The "Not the Time" singer's first record is searingly honest and powerfully resonant, propelled by stream-of-consciousness lyrics and softly detailed arrangements whose power builds throughout the album. Ashworth stresses the importance of honesty in her writing style.
"In some ways, I was never thinking about lyrics that were poetic, but lyrics that more accurately described how I felt. I was kind of just having faith that people have had a relatable experience, you know? The lyric writing process for me is super therapeutic, in the same way that reading a self-help book is."
That said, Ashworth says she feels "more connected to the music than the lyrics in a lot of ways," perhaps a result of her background; the Los Angeles based multi-instrumentalist has collaborated with a variety of artists, including Hand Habits' Meg Duffy and Clementine Creevy's Cherry Glazerr, for the better part of a decade. Growing up, she received classical training, studying piano and later French horn before working as an elementary school music teacher and teaching music theory at summer camps.
Ashworth wrote and recorded SASAMI over the course of a year, honing her own sound and writing style, then recorded it with her brother, JooJoo Ashworth, and Thomas Dolas, who mixed and engineered the album. Ashworth sought to transform demos recorded on her iPad and lyrics written while on tour with Cherry Glazerr into polished songs.
"When I start thinking about crafting the arrangement, and harmonies and stuff like that, I feel like I'm definitely trying to expand sonically and not keep it too intimate," she explains. "I mean, there are definitely places where I keep it sparse, but that's probably more for like, musical contrasts than palpable intimacy."
Recognizing the style of songwriting she had developed was part of the album's creation, as Ashworth can be harsh when judging her own writing.

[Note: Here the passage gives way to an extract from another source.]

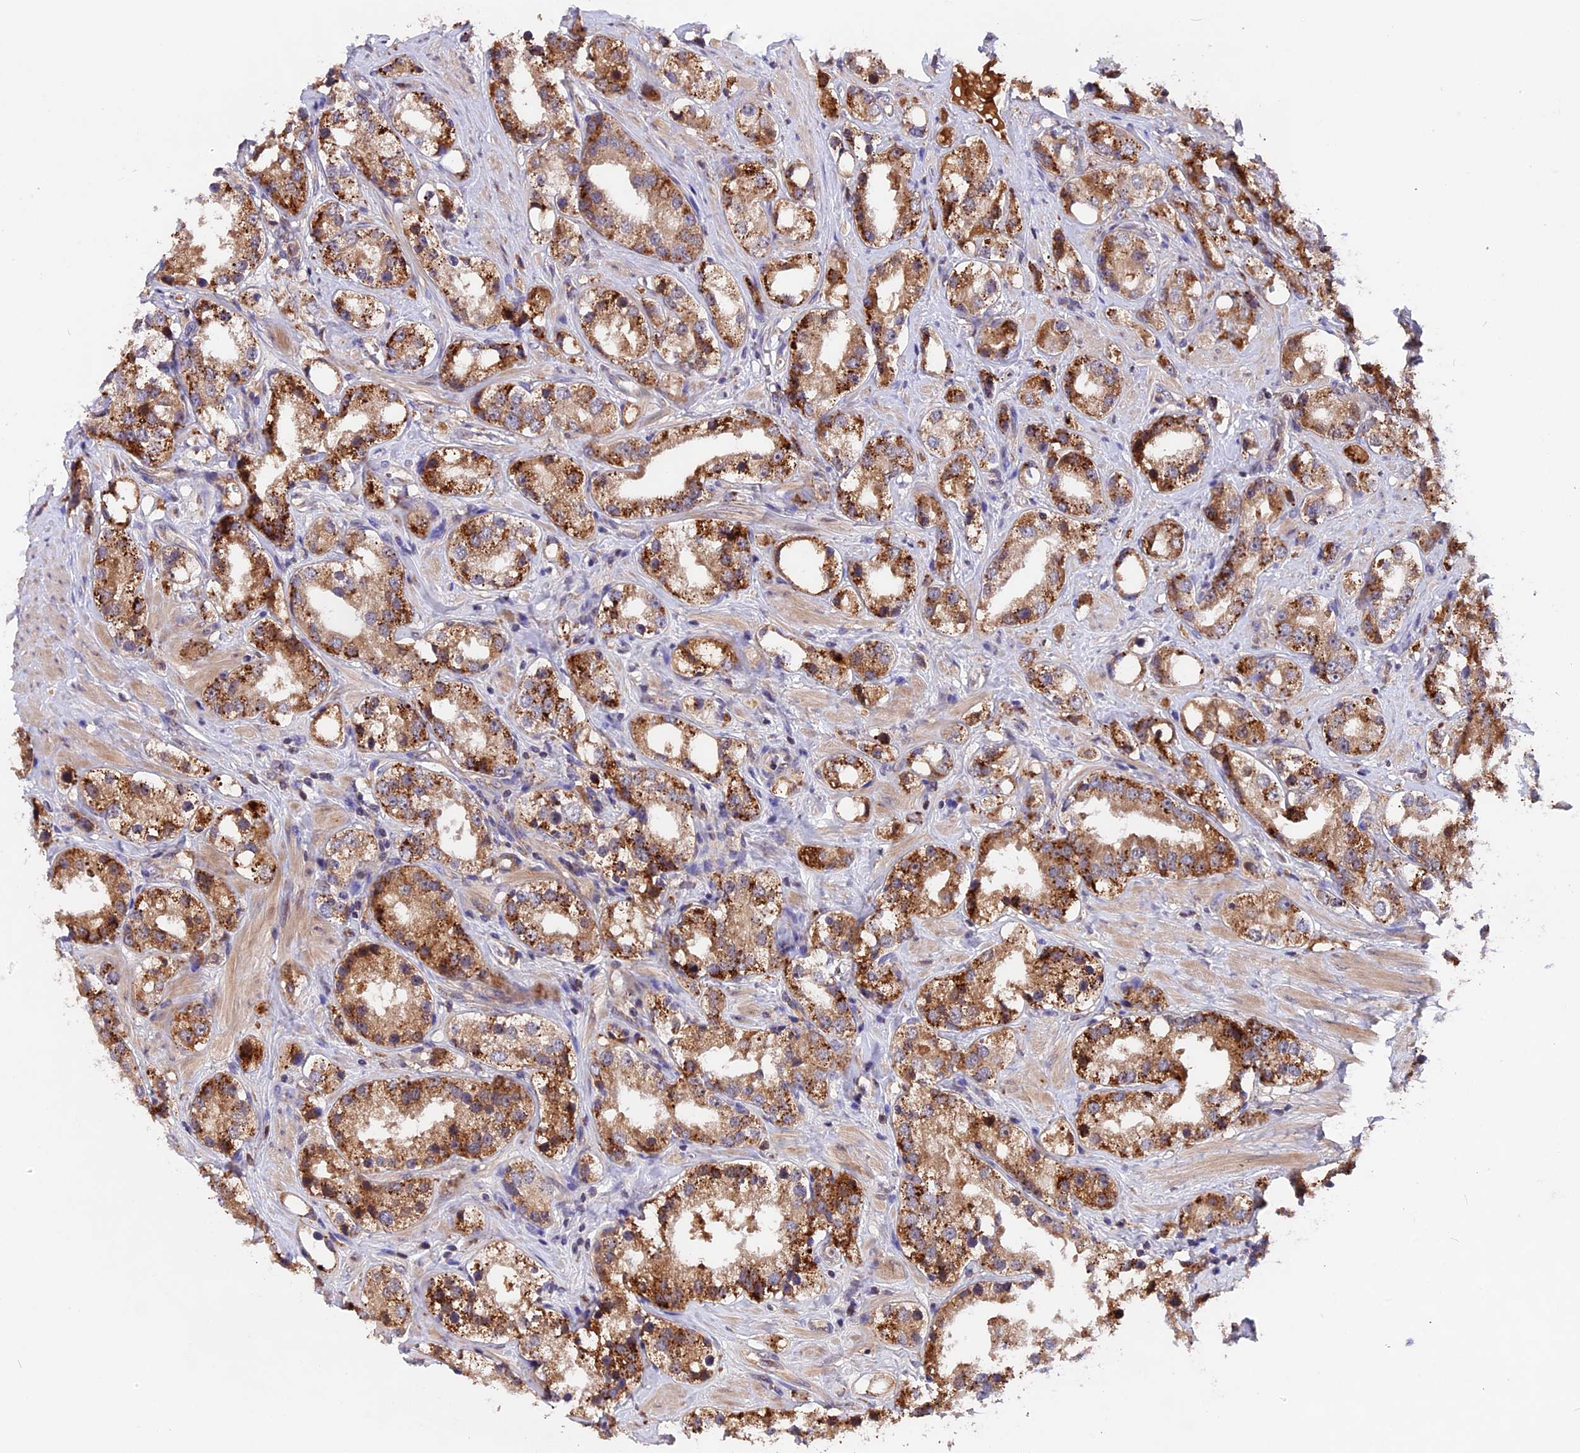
{"staining": {"intensity": "moderate", "quantity": ">75%", "location": "cytoplasmic/membranous"}, "tissue": "prostate cancer", "cell_type": "Tumor cells", "image_type": "cancer", "snomed": [{"axis": "morphology", "description": "Adenocarcinoma, NOS"}, {"axis": "topography", "description": "Prostate"}], "caption": "Immunohistochemistry (IHC) of human prostate cancer displays medium levels of moderate cytoplasmic/membranous staining in approximately >75% of tumor cells.", "gene": "MARK4", "patient": {"sex": "male", "age": 79}}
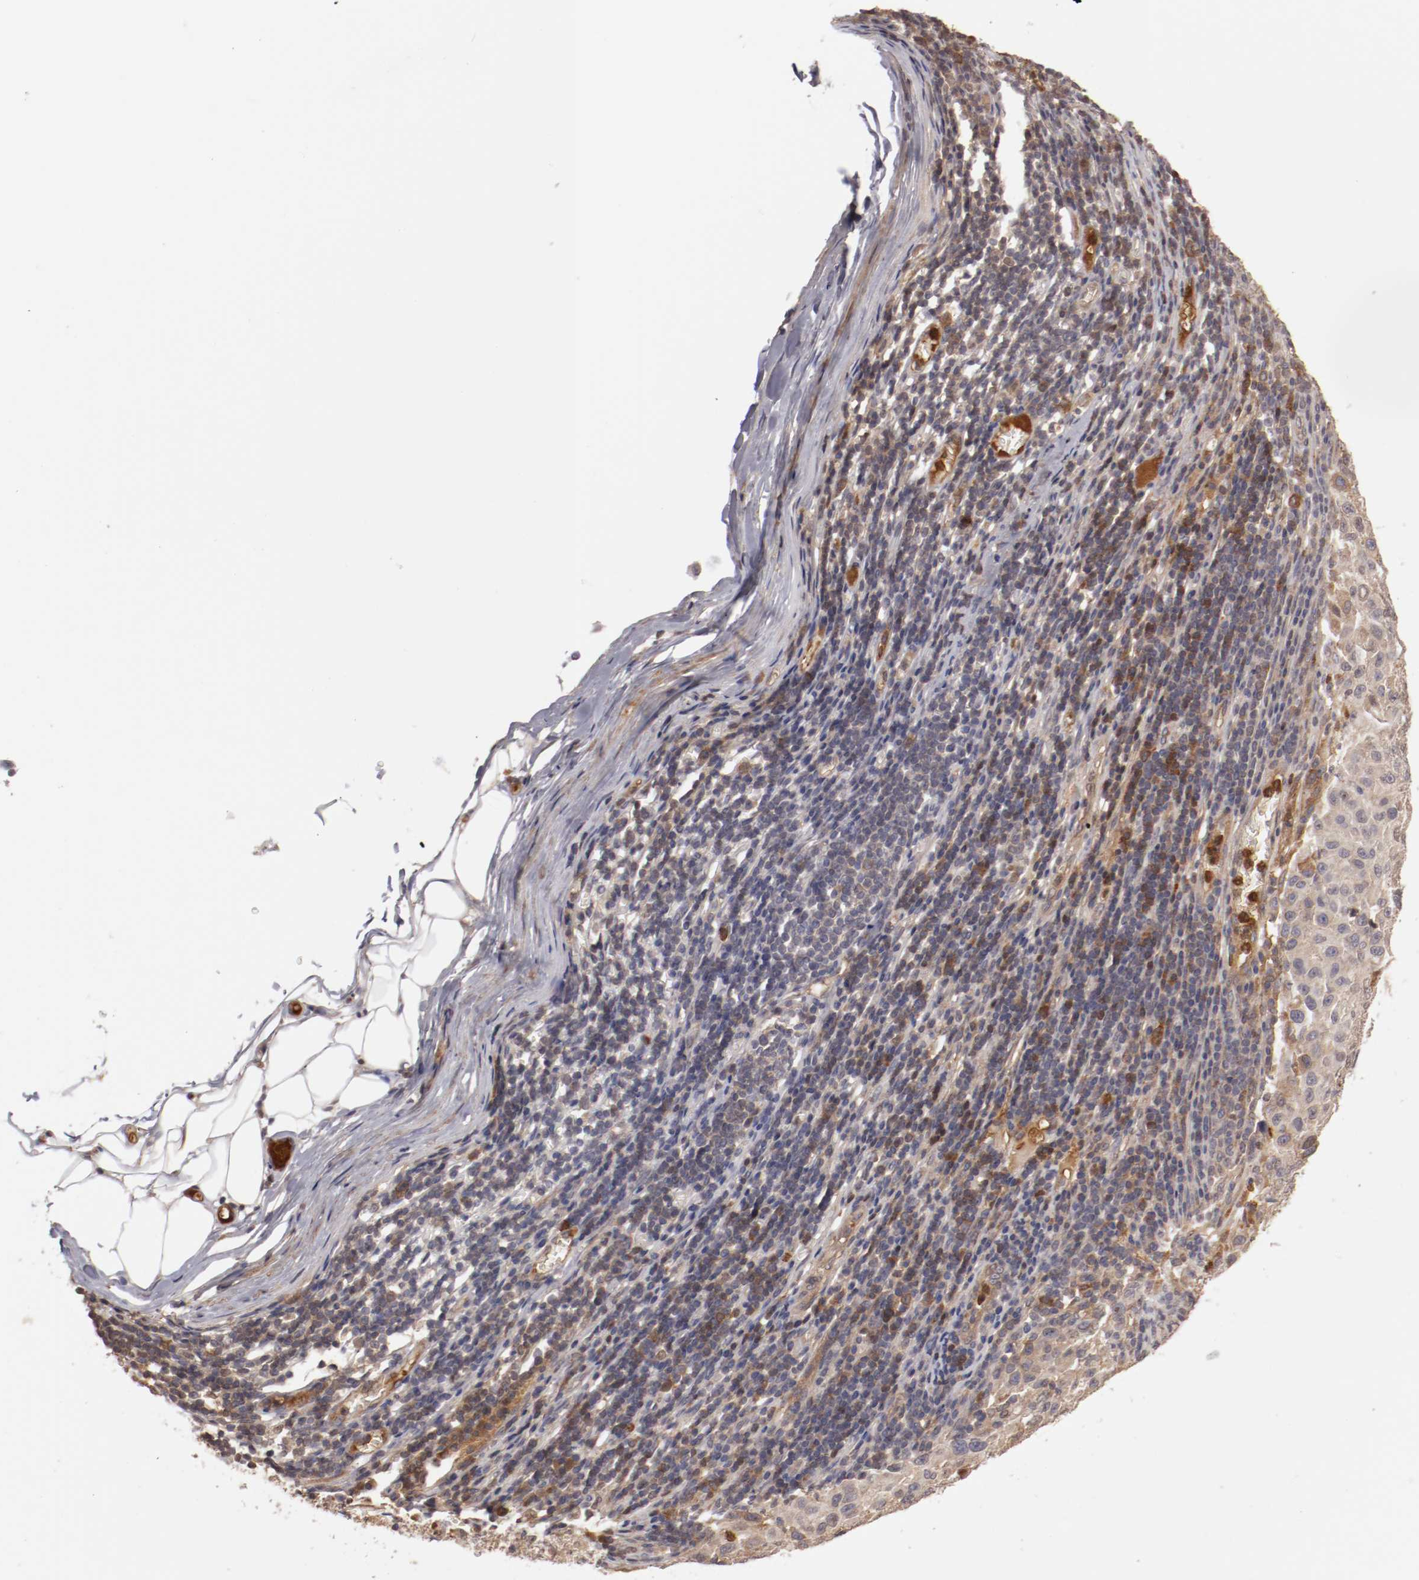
{"staining": {"intensity": "weak", "quantity": "25%-75%", "location": "cytoplasmic/membranous"}, "tissue": "melanoma", "cell_type": "Tumor cells", "image_type": "cancer", "snomed": [{"axis": "morphology", "description": "Malignant melanoma, Metastatic site"}, {"axis": "topography", "description": "Lymph node"}], "caption": "DAB (3,3'-diaminobenzidine) immunohistochemical staining of malignant melanoma (metastatic site) exhibits weak cytoplasmic/membranous protein staining in about 25%-75% of tumor cells.", "gene": "SERPINA7", "patient": {"sex": "male", "age": 61}}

"When I was putting the album together, I was like, 'Damn, so many of these songs feel the same to me, in terms of like, they start with something that is kind of just guitar and vocals, and then drums come in later, and stuff like that.' But the more I listen to other music, I think that is pretty normal, because when you're trying to tell a story, you don't rev right into the most epic part — you have to like, build into it."
SASAMI is a gradually paced document of Ashworth's experiences in a variety of different relationships, including the difficult friendship that inspired "Callous," a song that she says is often mistaken to be about a lover. "You can be painfully, brutally honest and no one will ever really know whether it's about them or not," she laughs.
But it's that ability to make her feelings both specific and universal concurrently that draws fans in and makes her songwriting so compelling. The stripped-back instrumentation of single "Free," which is punctuated by distorted guitars for a moment before the song's steady shaker backing returns, is an example: "You've got a good thing back at home / And so it changes as you've grown / You've got a lovely thing at home / So I confuse when you might lose it all," she sings, evoking the dissolution of something good and liberation from something destructive at the same time.
Having already spent a considerable amount of time on tour — including much of 2018 debuting SASAMI's songs solo on guitar while opening for a plethora of artists including King Tuff, Mitski and Snail Mail — Ashworth will soon embark on a headlining tour, where she'll present her album with a three-piece band: "I think that if you think of the live performance as a different palette, but with the same relative contrasts, then you can create a really similarly exciting experience with different resources."
The road has been a place where she has developed a supportive and caring network of fellow women who tour for a living, and she's excited to do the same moving forward.
"It's hard because a lot of my friends are musicians who are way more successful than me, and they've always been really generous about supporting me and uplifting me," Ashworth asserts. "I'm hoping to do that for other people too."
SASAMI is out March 8 courtesy of Domino Records.